*Tarefas*
1 > Por favor, reproduza o trecho do texto sobre o linhão de Boa Vista que vai de "Meta do Governo" até "atender a demanda.".
2 > Responda com base no texto sobre o linhão de Boa Vista:
(a) Em que ano a linha de transmissão Manaus-Boa Vista foi licitada?
(b) Até quando o Governo pretende conseguir a licença de implantação do empreendimento?
(c) Quem promoveu o evento em São Paulo onde Albuquerque falou?

*Texto para leitura*

****

MME se reúne com Conselho de Defesa Nacional para tratar do linhão de Boa Vista

Meta do Governo é conseguir a licença de implantação do empreendimento até junho

O ministro de Minas e Energia, Bento Albuquerque, anunciou que se reunirá com o Conselho de Defesa Nacional nesta quarta-feira, 27 de fevereiro, para tratar do licenciamento da linha de transmissão em 500 kV Manaus-Boa Vista. Licitada em 2010, o empreendimento é estratégico para o país para tornar o estado de Roraima independente energeticamente da Venezuela. Boa Vista é a única capital brasileira que não está conectada ao Sistema Elétrico Nacional (SIN) e depende de geração térmica e da Venezuela para atender a demanda.

O projeto, contudo, enfrenta resistência da população indígena local, que não concorda com o traçado do projeto. Segundo o ministro, o problema será tratado de forma bastante técnica, respeitando a importância do meio ambiente.

“O motivo da reunião de hoje com o Conselho de Defesa Nacional em Brasília é justamente para nós viabilizarmos, com toda segurança jurídica e respeito ao meio ambiente, a licença de implantação do linhão que vai conectar Manus à Boa Vista. Todos estão acompanhando o drama do estado de Roraima e não podemos ter, por exemplo, um projeto que foi aprovado em 2010, que é essa linha de transmissão, e estar em 2019 e não termos a sua licença de instalação”, disse Albuquerque em evento promovido em São Paulo pelo banco BTG Pactual.

****

*Dados para análise*
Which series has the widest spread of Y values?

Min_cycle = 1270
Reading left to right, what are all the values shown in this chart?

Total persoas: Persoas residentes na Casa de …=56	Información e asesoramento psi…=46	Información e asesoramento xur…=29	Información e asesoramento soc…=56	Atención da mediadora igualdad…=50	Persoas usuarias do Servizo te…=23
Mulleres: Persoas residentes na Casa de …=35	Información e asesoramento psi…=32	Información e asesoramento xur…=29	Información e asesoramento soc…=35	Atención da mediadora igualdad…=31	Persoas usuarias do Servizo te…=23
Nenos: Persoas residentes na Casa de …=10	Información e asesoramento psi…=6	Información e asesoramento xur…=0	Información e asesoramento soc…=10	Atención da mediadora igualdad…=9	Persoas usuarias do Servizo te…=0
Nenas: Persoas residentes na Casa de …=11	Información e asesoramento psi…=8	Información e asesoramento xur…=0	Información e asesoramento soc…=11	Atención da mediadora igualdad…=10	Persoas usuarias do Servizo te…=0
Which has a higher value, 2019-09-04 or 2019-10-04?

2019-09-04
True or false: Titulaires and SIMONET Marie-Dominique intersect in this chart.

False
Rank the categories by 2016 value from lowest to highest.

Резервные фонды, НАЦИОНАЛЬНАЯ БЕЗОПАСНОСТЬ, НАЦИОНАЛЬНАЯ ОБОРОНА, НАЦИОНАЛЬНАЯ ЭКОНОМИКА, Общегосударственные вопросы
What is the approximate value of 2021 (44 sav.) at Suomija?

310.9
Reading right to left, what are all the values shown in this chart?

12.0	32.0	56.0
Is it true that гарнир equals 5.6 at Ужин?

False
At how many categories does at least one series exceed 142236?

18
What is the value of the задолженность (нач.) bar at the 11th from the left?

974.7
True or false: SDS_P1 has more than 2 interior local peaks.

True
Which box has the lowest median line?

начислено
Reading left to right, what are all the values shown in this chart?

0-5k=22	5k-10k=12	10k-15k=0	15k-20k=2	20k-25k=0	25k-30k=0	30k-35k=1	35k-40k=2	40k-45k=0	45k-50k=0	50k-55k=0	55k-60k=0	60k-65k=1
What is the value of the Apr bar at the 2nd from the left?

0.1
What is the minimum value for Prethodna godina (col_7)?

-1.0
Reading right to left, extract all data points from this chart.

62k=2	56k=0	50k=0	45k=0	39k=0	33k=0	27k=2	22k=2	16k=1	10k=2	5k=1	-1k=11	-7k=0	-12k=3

****

*Respostas por tarefa*
1 >
Meta do Governo é conseguir a licença de implantação do empreendimento até junho

O ministro de Minas e Energia, Bento Albuquerque, anunciou que se reunirá com o Conselho de Defesa Nacional nesta quarta-feira, 27 de fevereiro, para tratar do licenciamento da linha de transmissão em 500 kV Manaus-Boa Vista. Licitada em 2010, o empreendimento é estratégico para o país para tornar o estado de Roraima independente energeticamente da Venezuela. Boa Vista é a única capital brasileira que não está conectada ao Sistema Elétrico Nacional (SIN) e depende de geração térmica e da Venezuela para atender a demanda.

2 >
(a) Em 2010.
(b) Até junho.
(c) O banco BTG Pactual.